---- Input for this task

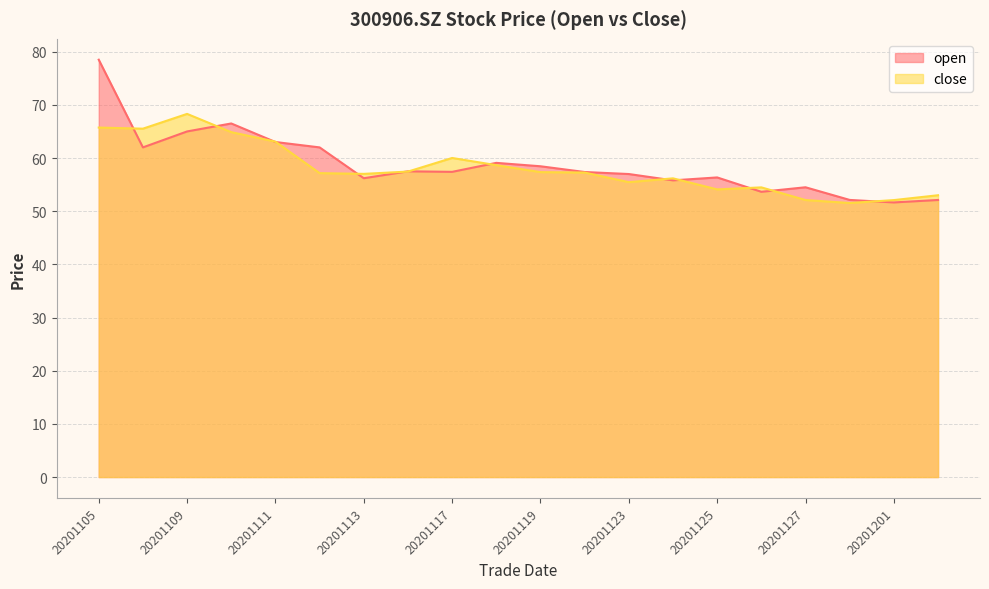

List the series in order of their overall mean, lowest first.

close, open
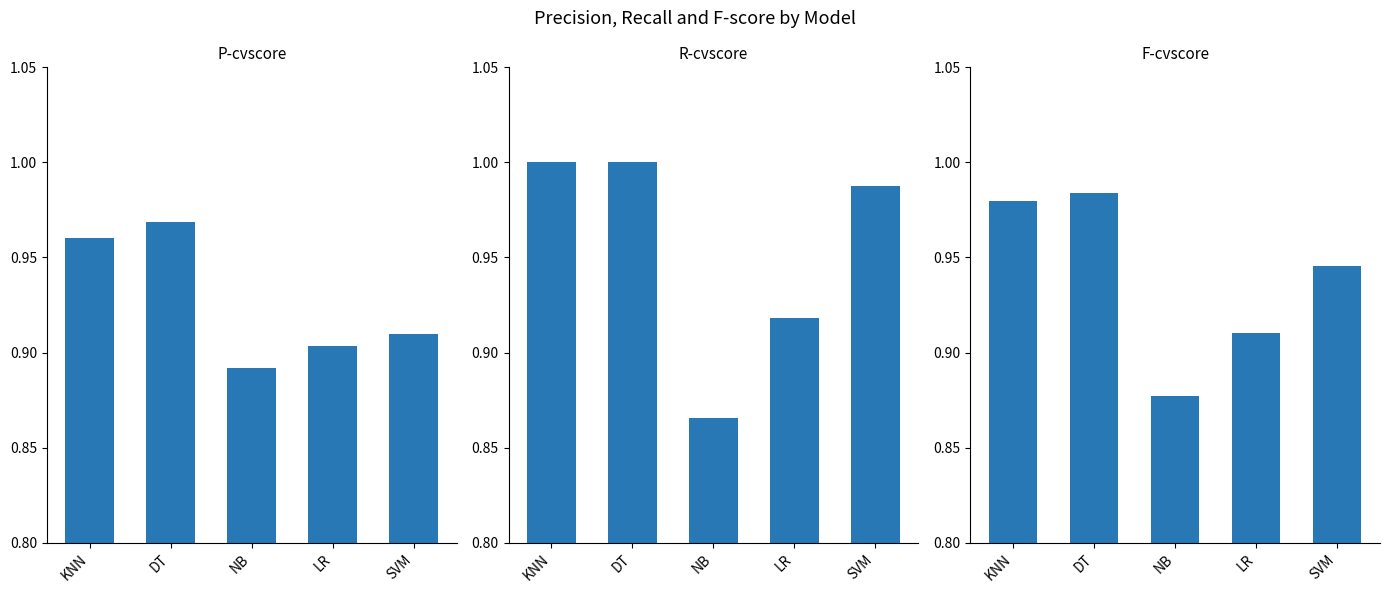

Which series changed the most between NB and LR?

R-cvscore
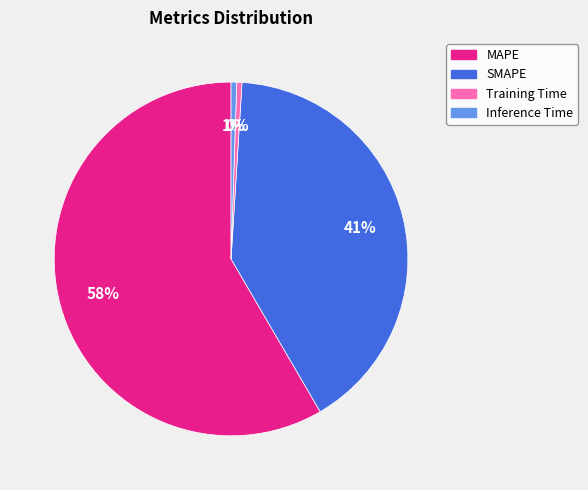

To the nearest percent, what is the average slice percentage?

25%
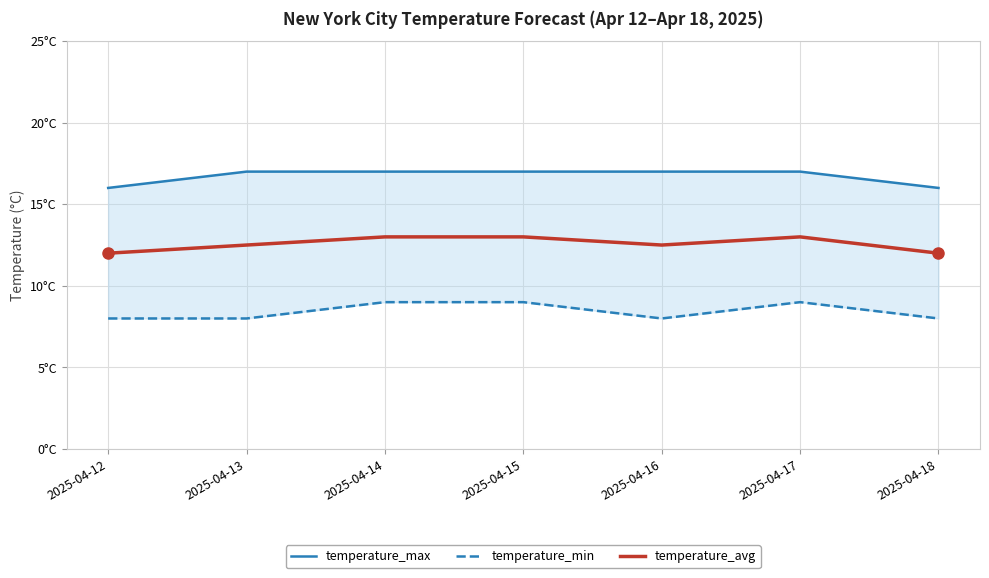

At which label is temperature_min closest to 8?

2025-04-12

--------

> [Problem to work on]:
Rewrite the records above, replacing "series" with "data sets" and keeping everything else the same. Leave out the pictures.

> [Solution to this problem]:
List the data sets in order of their overall mean, lowest first.

close, open

Which data sets changed the most between NB and LR?

R-cvscore

To the nearest percent, what is the average slice percentage?

25%

At which label is temperature_min closest to 8?

2025-04-12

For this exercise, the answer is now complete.